So richtig überrascht ist eigentlich niemand, wenn der Krankenkassenverband Santésuisse auch für nächstes Jahr Prämienerhöhungen von drei bis vier Prozent ankündigt. Diesmal gibt es aber immerhin eine originelle Begründung:
Ärzte – insbesondere Urologen, Orthopäden und Radiologen – verrechnen immer häufiger «Konsultationen in Abwesenheit des Patienten». Das heisst: Sie studieren immer länger Akten. Und dafür haben sie in den letzten beiden Jahren 140 Millionen Franken mehr aufgeschrieben.
FMH weiss von nichts
Selbst die Ärztegesellschaft reagiert auf diese Zahlen mit Erstaunen: «Wir können die Steigerung auf dieser einen Tarifposition bei diesen drei genannten Disziplinen nicht nachvollziehen und nicht bestätigen», sagt Präsident Jürg Schlup. Und auch bei den Fachgesellschaften weiss man nicht mehr. Die Urologen etwa haben nach eigenen Angaben nicht festgestellt, dass das Aktenstudium länger dauert.

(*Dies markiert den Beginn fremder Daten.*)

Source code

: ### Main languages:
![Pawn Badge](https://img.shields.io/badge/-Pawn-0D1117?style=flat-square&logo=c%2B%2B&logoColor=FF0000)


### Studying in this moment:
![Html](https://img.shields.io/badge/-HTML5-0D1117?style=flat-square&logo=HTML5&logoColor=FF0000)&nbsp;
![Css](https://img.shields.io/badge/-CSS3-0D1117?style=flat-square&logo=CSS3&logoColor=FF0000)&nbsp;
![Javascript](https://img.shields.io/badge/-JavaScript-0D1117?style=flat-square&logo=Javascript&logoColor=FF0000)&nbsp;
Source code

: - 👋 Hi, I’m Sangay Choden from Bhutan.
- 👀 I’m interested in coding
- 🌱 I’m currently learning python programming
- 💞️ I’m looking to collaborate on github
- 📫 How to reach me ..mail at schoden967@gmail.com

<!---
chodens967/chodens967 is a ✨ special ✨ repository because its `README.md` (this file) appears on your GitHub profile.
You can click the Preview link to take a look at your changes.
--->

Anders tönt es beim Bundesamt für Gesundheit: «Wir können bestätigen, dass die ambulanten Leistungen gewisser Spezialisten in den letzten Jahren sehr stark gestiegen sind, sowohl in der Praxis wie auch im Spital», sagt BAG-Vizedirektor Oliver Peters.
Mehr Koordinationsarbeit?
Die detaillierten Zahlen der Krankenkassen kommen zwar auch Peters sehr hoch vor, und er will sie so nicht bestätigen. Unbestritten sei hingegen, dass Ärzte die Position «Konsultationen in Abwesenheit des Patienten» in letzter Zeit deutlich häufiger verrechnet hätten.
Zum Teil zu Recht, denn Mediziner müssten sich heute stärker mit Kollegen absprechen als früher, erklärt Peters: Es gebe also einen gewissen Hintergrund, wo eine Zunahme von Koordinationstätigkeiten und auch von Aktenstudium in Abwesenheit bestehe.

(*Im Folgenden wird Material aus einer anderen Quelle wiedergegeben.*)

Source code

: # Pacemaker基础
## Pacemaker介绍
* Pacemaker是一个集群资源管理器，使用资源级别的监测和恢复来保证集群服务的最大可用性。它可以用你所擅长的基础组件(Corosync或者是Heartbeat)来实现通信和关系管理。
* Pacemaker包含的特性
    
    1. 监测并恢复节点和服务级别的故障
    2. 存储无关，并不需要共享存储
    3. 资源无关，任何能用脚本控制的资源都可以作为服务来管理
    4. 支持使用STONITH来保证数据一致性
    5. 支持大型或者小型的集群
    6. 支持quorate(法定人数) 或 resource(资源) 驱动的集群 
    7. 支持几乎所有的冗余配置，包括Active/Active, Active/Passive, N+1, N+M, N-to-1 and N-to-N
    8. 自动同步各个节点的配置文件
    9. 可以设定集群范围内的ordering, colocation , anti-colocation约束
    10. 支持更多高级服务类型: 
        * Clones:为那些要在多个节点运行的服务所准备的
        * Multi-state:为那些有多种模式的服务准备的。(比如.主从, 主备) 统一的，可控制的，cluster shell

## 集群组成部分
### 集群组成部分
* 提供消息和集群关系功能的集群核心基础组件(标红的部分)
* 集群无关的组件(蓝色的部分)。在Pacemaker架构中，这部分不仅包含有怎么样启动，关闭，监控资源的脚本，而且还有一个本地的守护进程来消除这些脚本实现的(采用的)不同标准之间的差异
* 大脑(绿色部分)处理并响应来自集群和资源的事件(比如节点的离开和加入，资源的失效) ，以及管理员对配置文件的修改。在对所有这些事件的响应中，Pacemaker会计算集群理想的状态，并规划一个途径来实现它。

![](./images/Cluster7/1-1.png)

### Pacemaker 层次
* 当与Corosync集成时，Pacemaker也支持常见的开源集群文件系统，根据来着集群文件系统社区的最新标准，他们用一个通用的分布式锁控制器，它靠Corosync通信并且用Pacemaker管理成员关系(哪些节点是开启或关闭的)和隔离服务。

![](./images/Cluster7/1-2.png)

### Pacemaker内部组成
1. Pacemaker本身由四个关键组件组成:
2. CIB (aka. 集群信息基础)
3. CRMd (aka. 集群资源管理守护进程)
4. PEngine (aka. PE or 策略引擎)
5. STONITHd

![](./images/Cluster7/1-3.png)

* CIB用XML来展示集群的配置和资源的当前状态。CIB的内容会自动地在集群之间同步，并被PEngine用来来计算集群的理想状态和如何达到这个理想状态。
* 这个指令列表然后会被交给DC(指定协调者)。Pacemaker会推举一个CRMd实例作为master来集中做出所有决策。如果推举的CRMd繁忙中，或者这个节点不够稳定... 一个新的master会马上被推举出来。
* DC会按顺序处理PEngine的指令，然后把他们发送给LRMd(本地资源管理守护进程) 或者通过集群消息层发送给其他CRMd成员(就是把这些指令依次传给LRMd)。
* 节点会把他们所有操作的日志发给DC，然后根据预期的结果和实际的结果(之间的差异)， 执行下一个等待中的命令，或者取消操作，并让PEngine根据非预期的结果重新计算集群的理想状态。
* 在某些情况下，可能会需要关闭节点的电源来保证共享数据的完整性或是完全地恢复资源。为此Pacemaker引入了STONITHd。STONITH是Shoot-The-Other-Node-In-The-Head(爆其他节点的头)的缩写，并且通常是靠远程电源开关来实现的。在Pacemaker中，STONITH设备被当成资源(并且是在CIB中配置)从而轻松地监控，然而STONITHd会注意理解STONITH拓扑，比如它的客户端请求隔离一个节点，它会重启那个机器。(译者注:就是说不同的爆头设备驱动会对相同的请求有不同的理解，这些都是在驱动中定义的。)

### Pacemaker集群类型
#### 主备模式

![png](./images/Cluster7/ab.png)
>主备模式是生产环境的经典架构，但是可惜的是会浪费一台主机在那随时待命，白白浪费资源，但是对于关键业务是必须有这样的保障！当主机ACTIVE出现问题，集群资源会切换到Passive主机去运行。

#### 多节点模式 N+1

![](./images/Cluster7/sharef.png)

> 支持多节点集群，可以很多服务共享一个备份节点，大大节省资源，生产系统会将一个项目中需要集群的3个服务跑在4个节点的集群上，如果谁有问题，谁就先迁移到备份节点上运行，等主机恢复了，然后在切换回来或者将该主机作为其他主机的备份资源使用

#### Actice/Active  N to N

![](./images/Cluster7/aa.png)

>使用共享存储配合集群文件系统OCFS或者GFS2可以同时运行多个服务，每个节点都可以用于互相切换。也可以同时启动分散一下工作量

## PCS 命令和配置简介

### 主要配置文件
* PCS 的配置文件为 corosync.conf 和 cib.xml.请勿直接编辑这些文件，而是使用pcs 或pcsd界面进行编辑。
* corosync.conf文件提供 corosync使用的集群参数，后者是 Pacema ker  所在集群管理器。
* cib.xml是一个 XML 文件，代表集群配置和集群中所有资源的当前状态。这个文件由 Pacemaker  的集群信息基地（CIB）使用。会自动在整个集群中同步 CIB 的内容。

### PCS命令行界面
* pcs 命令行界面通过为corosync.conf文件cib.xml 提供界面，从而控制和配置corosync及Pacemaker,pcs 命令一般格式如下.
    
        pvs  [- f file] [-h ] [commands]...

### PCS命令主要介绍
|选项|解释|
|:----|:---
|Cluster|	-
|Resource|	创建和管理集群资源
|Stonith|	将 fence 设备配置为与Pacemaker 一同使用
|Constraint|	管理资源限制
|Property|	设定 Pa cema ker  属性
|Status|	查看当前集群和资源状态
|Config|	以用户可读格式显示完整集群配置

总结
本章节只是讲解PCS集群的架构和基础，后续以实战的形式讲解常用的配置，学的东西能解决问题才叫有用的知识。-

Es könnte sein, dass einzelne Spezialisten oder auch andere Ärzte diese Leistungen systematisch aufschreiben.
Mit anderen Worten: Es könnte sein, dass einige Ärzte ein bisschen schummeln beim Abrechnen. Dass so etwas überhaupt möglich ist, liegt an den Fehlanreizen bei den Ärztetarifen. Im Moment verhandeln Krankenkassen, Ärzte und Spitäler über ein neues Tarifsystem, das solche Fehlanreize eliminieren soll.
Bisher konnten sich die Parteien nicht einigen. Geschieht bis 2016 nichts, will der Bund direkt eingreifen. In der Zwischenzeit erwartet BAG-Vizedirektor Peters, dass die Krankenversicherungen den Ärzten genauer auf die Finger schauen. Auf Anfrage sagen die Kassen, das hätten sie ohnehin vor.